I've tried this in sympylive and on my own recent Anaconda iPython 'sympy version 0.7.4.1' with the same result:

m1,m2,r, F, G = symbols("m_1 m_2 r F_g G")
G = Float("6.67e-8")
rhs = (G * m1 * m2/r**2)


eq = Eq(F, rhs)
print eq

s=solve(eq, m1)
print s

which gave the result:

F_g == 6.67e-8*m_1*m_2/r**2
[14992503.7481259*F_g*r**2/m_2]

I reran the program with a single change - changing e-8 to e-9

G = Float("6.67e-9")

which gave the result

F_g == 6.67e-9*m_1*m_2/r**2
[]

This happens consistently in equations with small python floats or sympy Floats.

I've noticed another report of basic algebra bugs in version 0.72, but see that people use it for calculus. Am I doing something really stupid, or is this a bug in sympy solver. If it is a bug, how do I work around it?

Answer 1

This looks like a bug. I haven't read through their source code thoroughly enough to say for sure, but I'd go ahead and report it and then use a workaround for now.
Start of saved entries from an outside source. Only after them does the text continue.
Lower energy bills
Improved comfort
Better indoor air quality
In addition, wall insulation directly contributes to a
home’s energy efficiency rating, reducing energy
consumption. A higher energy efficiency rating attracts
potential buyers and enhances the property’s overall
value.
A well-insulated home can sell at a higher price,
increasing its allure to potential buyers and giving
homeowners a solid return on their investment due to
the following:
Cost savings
There are some ways to address the problem. To start out, you could look at how SymPy is installed. I use the development version of SymPy and have gmpy installed as a backend for all the arbitrary precision arithmetic. On my system this problem shows up between 6.67E-32 and 6.67E-33 instead of 6.67E-8 and 6.67E-9. Getting the development release and switching the backend may help. On the other hand, that is just a guess about your system and how SymPy is configured. I could be entirely wrong.

Changing the set up only partially avoids the error. Here is a modified version of your code that avoids this problem entirely:

import sympy as sy
m1, m2, r, F, G = sy.symbols("m_1, m_2, r, F_g, G")
rhs = (G * m1 * m2/r**2)
eq = sy.Eq(F, rhs)
print eq
s=sy.solve(eq, m1)
print s[0].subs(G, sy.Float("6.67E-10000000000000000000", 1000))

The only difference is that this code has SymPy do all the work with symbols and then substitutes the floating point number in at the end. This returns the correct answer on my machine in spite of the outrageous exponent. The second parameter used to instantiate the Float object is the precision. This shows the answer to 1000 digits of precision (though this approach works with the default precision as well).

Answer 2

Try using SymPy 0.7.5. This bug has been fixed in that version.

Answer 3

Try passing the flag rational=False to solve.